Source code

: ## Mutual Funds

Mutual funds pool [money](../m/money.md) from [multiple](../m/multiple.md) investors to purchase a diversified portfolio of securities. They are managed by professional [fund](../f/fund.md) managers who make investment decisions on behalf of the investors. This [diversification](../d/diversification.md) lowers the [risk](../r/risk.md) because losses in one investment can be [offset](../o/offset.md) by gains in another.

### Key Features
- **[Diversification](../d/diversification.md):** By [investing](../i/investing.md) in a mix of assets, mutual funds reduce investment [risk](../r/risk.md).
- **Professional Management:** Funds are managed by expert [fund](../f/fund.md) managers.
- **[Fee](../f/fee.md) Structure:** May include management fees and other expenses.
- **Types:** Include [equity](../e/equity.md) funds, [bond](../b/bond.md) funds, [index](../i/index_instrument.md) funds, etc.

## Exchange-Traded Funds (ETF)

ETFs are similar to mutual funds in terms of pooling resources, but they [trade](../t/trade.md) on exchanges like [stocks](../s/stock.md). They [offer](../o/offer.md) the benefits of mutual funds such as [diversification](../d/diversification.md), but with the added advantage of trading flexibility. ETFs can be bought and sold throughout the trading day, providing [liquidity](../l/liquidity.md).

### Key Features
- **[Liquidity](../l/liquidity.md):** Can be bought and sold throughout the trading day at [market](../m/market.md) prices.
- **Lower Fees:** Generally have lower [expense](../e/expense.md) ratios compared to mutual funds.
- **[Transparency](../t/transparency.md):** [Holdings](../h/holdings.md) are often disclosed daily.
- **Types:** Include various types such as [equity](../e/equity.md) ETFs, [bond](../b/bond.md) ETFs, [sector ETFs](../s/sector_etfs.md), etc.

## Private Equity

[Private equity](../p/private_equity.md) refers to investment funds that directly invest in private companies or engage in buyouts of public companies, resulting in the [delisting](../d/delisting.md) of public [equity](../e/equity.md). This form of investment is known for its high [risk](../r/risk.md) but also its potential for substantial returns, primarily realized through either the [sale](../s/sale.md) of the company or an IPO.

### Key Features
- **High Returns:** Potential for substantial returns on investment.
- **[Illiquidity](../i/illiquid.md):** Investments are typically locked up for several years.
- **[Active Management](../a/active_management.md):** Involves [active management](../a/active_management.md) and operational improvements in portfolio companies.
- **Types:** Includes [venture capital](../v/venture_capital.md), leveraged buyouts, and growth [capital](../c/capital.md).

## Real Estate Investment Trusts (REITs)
◇ ◇ ◇
Print only what lies in the material above starting at the line with "- **[Diversification](../d/diversification.md):** By" and ending at the line with "- **Professional Management:**", every line exactly as given.

- **[Diversification](../d/diversification.md):** By [investing](../i/investing.md) in a mix of assets, mutual funds reduce investment [risk](../r/risk.md).
- **Professional Management:** Funds are managed by expert [fund](../f/fund.md) managers.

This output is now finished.